I dati evidenziano profonde disuguaglianze
In Italia a fine 2010 erano 29.309 i ragazzi fuori della famiglia (il 2,9 per mille della popolazione minorile complessiva). Ma i dati evidenziano profonde disuguaglianze. La prima è di carattere geografico: il tasso di allontanamenti varia notevolmente a seconda della regione considerata. La forbice è ampia e va dall’1,6 ogni mille bambini dell’Abruzzo a un massimo di 4,7 per mille della Liguria, con differenze piuttosto accentuate.
I dati medi sono del 3,1 per mille a Nord-Ovest, del 2,9 per mille a Nordest, del 3 per mille al Centro, del 1,6 per mille al Sud e del 3,5 per mille nelle Isole (fonte: Centro Nazionale di documentazione e analisi per l'infanzia e l'adolescenza, 2013). «Queste differenze non sono spiegabili con bisogni di maggiore o minore intensità - precisa Vecchiato - ma ci parlano della maggiore o minore presenza di risorse e capacità professionali per affrontare i problemi presenti nei territori».
La seconda disuguaglianza è anagrafica ed esistenziale: con il crescere dell’età prevale l’accoglienza nelle comunità residenziali (82% tra i 14 e i 17 anni). Per i bambini tra 0 e 2 anni l’affido è messo in atto nel 73% dei casi, scendendo a quota 35% tra gli 11 e i 13 anni e arrivando al 18% tra i 14 e i 17 anni.
Per Vecchiato sono almeno due le spiegazioni: «Da un lato è evidente che se l’allontanamento necessario è rimandato (anche per incapacità e paura di decidere) il problema cresce, si cronicizza, rendendo necessari gli interventi dei magistrati. Tre affidi su quattro in Italia sono, infatti, di iniziativa giudiziaria. Ma molti affidi familiari tardivi falliscono. Le famiglie disponibili stanno diminuendo. Chiedono di non essere solo selezionate e formate ma soprattutto accompagnate e sostenute».
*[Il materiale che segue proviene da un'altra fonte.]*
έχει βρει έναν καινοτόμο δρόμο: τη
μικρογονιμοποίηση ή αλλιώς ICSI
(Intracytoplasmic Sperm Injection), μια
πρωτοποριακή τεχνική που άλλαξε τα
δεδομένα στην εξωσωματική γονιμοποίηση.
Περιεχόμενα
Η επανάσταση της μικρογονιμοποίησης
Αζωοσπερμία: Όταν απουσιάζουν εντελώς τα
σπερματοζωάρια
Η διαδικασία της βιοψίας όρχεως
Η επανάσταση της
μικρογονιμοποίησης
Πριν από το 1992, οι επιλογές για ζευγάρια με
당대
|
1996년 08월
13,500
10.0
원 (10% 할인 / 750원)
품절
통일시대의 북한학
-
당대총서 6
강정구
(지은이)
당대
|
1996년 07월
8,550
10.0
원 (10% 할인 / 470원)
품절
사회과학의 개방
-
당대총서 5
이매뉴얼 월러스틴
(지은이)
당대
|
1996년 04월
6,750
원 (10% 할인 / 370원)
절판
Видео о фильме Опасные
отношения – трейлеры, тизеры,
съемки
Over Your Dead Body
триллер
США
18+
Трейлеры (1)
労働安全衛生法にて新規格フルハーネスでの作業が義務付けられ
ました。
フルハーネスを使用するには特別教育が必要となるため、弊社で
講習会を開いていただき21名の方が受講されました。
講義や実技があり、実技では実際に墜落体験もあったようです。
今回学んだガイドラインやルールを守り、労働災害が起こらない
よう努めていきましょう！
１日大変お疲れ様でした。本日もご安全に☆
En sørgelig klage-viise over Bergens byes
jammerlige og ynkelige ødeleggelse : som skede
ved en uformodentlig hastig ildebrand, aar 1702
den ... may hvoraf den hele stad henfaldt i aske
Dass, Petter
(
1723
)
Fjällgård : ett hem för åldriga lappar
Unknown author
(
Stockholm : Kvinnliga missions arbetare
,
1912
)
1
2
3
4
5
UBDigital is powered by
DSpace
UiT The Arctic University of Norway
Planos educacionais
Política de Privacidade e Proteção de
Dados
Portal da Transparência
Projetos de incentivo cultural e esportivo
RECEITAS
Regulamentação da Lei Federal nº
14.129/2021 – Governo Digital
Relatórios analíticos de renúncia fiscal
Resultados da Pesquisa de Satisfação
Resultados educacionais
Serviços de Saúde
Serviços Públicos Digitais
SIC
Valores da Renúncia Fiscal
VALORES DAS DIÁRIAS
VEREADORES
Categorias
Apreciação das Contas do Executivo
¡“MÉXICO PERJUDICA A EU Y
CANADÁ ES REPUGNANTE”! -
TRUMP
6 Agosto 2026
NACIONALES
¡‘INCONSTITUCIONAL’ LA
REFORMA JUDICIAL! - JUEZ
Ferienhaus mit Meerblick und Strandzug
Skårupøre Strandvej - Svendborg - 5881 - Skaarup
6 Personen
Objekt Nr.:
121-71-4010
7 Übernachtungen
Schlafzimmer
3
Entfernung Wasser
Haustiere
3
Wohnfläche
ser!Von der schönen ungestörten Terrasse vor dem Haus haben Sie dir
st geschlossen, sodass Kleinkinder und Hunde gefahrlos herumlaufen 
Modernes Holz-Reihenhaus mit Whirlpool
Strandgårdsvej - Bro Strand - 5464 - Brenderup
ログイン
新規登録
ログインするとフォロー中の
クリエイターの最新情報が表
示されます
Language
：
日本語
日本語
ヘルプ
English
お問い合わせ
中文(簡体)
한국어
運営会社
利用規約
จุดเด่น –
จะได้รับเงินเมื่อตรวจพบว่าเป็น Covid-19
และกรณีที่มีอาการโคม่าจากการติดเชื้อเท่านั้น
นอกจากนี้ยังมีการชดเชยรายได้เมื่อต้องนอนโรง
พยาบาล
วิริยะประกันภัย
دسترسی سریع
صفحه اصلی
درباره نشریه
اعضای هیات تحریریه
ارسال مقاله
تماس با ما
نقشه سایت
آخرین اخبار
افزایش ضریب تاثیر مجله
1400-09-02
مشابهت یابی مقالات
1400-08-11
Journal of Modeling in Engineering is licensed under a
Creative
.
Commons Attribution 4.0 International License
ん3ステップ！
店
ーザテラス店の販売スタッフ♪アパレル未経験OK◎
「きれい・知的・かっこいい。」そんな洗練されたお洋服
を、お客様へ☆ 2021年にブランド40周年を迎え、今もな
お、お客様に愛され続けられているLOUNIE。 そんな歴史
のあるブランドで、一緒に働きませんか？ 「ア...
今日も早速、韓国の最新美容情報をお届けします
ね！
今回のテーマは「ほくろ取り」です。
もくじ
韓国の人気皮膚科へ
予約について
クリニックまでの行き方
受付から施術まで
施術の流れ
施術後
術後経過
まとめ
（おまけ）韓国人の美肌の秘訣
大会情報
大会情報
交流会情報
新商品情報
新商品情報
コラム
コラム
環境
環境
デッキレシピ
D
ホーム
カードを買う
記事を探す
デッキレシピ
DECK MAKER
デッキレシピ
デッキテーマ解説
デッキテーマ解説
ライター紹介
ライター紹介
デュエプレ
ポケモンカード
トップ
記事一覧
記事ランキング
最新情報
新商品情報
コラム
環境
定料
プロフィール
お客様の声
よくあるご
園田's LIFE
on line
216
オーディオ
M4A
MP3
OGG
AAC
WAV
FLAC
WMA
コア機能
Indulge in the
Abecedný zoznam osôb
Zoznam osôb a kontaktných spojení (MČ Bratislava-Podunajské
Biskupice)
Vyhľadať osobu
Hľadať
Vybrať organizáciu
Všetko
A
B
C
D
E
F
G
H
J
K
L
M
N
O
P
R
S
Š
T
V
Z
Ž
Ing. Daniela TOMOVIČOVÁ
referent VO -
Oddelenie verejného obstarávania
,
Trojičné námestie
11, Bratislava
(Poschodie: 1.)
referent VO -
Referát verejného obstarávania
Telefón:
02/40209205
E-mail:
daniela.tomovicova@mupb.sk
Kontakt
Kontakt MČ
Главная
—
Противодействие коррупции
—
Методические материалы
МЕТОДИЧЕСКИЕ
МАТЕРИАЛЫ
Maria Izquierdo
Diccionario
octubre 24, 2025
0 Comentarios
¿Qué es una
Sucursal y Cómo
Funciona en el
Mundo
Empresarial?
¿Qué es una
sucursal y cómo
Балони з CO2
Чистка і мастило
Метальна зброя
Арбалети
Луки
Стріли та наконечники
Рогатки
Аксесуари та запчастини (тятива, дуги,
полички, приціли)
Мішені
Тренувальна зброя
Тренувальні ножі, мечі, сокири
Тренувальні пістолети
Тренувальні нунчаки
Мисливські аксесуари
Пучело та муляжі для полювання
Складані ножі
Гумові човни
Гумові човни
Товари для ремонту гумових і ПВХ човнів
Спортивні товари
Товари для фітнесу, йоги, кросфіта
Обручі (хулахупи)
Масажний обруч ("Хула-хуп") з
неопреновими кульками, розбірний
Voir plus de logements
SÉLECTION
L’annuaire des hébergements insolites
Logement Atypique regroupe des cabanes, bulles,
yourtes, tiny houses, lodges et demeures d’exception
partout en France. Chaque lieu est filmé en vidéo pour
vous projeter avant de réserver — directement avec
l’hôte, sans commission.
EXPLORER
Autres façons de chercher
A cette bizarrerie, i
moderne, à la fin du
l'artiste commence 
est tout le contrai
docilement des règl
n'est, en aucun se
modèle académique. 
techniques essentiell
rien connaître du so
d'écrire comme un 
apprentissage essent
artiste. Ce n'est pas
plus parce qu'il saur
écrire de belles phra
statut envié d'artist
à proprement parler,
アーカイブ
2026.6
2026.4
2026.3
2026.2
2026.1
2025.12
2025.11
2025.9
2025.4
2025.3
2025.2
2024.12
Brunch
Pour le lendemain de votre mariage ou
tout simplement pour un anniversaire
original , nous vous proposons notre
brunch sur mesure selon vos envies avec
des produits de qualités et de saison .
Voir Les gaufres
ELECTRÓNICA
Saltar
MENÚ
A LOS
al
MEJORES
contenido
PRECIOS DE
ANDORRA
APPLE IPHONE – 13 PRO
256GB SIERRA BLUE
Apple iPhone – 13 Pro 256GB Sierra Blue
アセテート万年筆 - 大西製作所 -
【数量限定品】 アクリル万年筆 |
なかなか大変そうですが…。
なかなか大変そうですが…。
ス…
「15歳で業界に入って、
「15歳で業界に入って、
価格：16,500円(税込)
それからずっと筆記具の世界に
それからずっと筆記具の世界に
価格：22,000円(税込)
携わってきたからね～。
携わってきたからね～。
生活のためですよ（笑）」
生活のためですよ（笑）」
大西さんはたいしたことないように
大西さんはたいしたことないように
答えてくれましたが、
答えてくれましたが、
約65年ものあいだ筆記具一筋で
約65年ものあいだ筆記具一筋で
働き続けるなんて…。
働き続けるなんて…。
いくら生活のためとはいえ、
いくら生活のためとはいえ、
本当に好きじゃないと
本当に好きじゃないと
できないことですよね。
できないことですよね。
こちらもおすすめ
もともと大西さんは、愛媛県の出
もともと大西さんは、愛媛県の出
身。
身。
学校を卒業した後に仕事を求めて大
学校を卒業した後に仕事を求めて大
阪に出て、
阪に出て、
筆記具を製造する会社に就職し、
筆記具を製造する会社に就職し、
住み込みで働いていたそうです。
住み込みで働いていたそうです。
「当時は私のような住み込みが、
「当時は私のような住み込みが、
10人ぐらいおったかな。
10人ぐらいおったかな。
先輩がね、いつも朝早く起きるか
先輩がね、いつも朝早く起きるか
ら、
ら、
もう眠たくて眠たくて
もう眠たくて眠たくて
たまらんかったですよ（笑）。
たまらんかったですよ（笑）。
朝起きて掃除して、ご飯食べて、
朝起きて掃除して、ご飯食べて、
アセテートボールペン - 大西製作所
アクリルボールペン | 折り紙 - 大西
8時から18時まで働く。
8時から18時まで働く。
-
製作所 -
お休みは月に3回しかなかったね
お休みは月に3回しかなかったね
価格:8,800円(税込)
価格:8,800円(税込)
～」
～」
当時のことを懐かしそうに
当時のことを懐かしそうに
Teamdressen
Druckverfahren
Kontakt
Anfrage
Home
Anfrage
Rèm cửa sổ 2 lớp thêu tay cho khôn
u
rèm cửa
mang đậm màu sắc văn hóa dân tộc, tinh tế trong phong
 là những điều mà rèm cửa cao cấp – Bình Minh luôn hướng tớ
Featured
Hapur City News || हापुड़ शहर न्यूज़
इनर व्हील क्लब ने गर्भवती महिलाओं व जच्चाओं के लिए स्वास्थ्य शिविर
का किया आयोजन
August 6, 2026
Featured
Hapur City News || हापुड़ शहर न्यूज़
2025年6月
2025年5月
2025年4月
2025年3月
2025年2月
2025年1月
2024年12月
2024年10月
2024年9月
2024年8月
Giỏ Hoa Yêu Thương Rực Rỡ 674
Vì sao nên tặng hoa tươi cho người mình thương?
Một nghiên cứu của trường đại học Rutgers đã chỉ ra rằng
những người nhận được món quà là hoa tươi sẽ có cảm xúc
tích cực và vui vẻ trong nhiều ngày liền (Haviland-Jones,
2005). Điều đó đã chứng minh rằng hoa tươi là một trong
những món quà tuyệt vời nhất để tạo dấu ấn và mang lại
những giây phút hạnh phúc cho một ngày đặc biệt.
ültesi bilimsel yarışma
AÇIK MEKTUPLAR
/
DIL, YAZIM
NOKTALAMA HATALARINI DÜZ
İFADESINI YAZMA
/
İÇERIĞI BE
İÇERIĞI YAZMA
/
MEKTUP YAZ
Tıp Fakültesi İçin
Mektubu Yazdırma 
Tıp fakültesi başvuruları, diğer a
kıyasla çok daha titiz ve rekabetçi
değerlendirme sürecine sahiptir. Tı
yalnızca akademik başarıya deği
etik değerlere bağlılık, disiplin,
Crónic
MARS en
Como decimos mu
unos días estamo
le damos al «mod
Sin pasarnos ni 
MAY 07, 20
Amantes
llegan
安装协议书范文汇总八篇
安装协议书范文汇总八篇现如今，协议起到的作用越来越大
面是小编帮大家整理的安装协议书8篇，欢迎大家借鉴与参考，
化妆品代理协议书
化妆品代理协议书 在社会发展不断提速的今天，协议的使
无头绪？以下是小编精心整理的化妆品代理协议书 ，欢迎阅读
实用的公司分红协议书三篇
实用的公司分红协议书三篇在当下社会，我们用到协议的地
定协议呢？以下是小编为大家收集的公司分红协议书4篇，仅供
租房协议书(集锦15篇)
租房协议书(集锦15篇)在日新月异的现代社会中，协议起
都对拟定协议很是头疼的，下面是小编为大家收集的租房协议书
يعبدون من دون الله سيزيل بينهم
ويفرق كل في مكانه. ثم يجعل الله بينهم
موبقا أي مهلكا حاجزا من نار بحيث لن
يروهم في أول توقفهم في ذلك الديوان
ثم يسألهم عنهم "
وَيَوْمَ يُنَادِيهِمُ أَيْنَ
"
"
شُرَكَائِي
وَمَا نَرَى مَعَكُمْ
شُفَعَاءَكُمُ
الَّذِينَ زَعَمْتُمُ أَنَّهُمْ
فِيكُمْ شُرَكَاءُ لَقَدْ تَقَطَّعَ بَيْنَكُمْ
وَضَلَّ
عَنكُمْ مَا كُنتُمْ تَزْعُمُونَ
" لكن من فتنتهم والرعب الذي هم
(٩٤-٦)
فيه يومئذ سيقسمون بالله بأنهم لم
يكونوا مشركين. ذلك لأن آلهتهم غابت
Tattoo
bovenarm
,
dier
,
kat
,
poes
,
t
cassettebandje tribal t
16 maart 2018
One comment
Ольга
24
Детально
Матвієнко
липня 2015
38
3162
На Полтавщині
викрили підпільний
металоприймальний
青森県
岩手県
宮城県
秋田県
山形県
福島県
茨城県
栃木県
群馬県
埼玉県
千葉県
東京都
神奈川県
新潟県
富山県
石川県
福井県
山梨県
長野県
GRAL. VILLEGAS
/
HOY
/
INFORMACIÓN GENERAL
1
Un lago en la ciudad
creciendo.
A commentare i dati è Cinzia Canali, ricercatrice della Fondazione Zancan: «I servizi non riescono a intervenire prima che la situazione sia tanto grave da rendere necessario l’intervento del giudice. È evidente dunque che la capacità dei servizi deve aumentare notevolmente».
Dal simposio è emersa, infine, la consapevolezza che il termine "affido" rappresenta solo un campo più generale di pratiche professionali per "affidarsi e accogliere" e che non è più possibile rimandare lo sforzo di classificare le forme di affido sperimentate.
Per Klaus Wolf, presidente dell'Ifcrn e docente all'Università di Siegen in Germania «l'affido è un grande risultato del superamento del ricovero in istituto, ma ci prospetta la necessità di affrontare le diverse accoglienze, fino anche alla professionalizzazione delle stesse. Gli spazi di innovazione sono considerevoli e dipendono soprattutto dalle capacità professionali di affrontare con coraggio le questioni proprie degli esiti delle scelte fondate su migliori evidenze. A partire dagli esiti sarà più facile capire perché le cose funzionano o non funzionano».